**SUPPLIED MATERIAL**
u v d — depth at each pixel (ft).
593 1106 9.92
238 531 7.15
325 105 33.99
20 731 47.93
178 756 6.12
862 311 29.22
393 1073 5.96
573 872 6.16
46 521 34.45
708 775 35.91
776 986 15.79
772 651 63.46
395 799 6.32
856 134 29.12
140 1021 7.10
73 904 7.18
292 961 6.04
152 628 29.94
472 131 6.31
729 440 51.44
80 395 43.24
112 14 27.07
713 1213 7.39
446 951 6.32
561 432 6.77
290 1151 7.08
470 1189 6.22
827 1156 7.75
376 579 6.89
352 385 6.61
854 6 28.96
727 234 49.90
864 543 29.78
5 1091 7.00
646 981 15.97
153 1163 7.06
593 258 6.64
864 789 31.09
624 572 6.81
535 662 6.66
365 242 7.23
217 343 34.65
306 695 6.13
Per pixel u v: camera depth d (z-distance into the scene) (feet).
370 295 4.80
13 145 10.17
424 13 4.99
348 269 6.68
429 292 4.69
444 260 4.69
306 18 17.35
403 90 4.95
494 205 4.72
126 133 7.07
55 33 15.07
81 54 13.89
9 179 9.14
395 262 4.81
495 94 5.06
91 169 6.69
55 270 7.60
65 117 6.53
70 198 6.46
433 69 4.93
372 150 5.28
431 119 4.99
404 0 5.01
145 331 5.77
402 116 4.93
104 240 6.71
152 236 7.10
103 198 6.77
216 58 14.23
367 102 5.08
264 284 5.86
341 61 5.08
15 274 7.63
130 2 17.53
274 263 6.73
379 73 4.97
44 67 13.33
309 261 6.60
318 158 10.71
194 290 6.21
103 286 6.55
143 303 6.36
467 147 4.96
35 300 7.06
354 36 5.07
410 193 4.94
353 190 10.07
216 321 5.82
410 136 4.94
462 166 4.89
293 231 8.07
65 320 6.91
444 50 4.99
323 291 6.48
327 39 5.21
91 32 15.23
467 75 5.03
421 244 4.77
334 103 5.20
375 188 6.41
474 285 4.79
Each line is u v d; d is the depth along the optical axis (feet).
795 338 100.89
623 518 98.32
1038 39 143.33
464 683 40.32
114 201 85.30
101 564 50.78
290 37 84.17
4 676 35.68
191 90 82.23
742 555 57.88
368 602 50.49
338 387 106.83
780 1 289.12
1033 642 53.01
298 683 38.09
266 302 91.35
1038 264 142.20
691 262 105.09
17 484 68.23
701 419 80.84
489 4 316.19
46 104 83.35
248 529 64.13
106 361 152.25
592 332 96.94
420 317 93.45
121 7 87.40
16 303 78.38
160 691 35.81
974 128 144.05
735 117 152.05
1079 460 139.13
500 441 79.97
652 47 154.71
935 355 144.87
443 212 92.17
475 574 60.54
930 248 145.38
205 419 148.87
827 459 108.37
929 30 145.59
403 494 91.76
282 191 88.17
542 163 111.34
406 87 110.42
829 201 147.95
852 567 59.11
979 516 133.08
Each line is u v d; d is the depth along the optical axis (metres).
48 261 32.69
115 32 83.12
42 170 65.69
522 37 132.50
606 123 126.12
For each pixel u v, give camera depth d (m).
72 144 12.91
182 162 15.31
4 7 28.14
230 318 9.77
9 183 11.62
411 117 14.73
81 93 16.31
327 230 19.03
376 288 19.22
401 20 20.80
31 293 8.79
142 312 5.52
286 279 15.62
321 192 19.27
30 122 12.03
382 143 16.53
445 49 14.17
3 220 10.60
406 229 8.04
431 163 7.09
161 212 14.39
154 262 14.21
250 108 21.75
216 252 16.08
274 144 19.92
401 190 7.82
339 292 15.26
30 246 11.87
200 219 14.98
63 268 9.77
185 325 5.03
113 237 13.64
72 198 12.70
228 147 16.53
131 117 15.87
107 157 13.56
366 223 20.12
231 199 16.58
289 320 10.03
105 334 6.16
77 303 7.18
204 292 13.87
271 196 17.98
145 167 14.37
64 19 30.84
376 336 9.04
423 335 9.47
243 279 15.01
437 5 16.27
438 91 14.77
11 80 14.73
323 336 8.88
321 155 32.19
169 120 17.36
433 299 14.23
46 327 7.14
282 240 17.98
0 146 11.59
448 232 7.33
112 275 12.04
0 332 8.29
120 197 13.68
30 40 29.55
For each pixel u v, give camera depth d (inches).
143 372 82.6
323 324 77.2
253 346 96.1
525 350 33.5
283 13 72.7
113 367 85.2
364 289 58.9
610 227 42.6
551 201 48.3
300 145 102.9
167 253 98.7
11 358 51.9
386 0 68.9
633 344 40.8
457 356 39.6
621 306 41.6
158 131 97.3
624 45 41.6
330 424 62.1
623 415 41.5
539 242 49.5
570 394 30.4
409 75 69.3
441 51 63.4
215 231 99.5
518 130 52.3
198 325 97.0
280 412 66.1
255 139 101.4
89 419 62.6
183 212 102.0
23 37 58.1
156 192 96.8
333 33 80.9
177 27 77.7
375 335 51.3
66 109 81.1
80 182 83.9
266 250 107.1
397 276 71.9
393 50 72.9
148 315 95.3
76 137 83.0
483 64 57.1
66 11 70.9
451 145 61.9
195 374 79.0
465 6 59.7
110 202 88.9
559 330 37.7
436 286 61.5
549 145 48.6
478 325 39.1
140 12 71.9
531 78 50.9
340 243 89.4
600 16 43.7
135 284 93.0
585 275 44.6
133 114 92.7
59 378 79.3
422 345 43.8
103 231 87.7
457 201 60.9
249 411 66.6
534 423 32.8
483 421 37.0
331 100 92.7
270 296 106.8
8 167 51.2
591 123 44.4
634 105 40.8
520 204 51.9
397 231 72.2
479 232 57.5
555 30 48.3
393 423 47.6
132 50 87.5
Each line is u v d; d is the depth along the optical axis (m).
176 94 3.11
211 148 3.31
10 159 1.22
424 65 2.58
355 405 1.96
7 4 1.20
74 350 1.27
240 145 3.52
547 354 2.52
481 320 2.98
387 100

**EXERCISE DESCRIPTION**
The response must repeat exactly the lines from the top of the material through the line containing "217 343 34.65", both included, with no other output.

**TASK RESULT**
u v d — depth at each pixel (ft).
593 1106 9.92
238 531 7.15
325 105 33.99
20 731 47.93
178 756 6.12
862 311 29.22
393 1073 5.96
573 872 6.16
46 521 34.45
708 775 35.91
776 986 15.79
772 651 63.46
395 799 6.32
856 134 29.12
140 1021 7.10
73 904 7.18
292 961 6.04
152 628 29.94
472 131 6.31
729 440 51.44
80 395 43.24
112 14 27.07
713 1213 7.39
446 951 6.32
561 432 6.77
290 1151 7.08
470 1189 6.22
827 1156 7.75
376 579 6.89
352 385 6.61
854 6 28.96
727 234 49.90
864 543 29.78
5 1091 7.00
646 981 15.97
153 1163 7.06
593 258 6.64
864 789 31.09
624 572 6.81
535 662 6.66
365 242 7.23
217 343 34.65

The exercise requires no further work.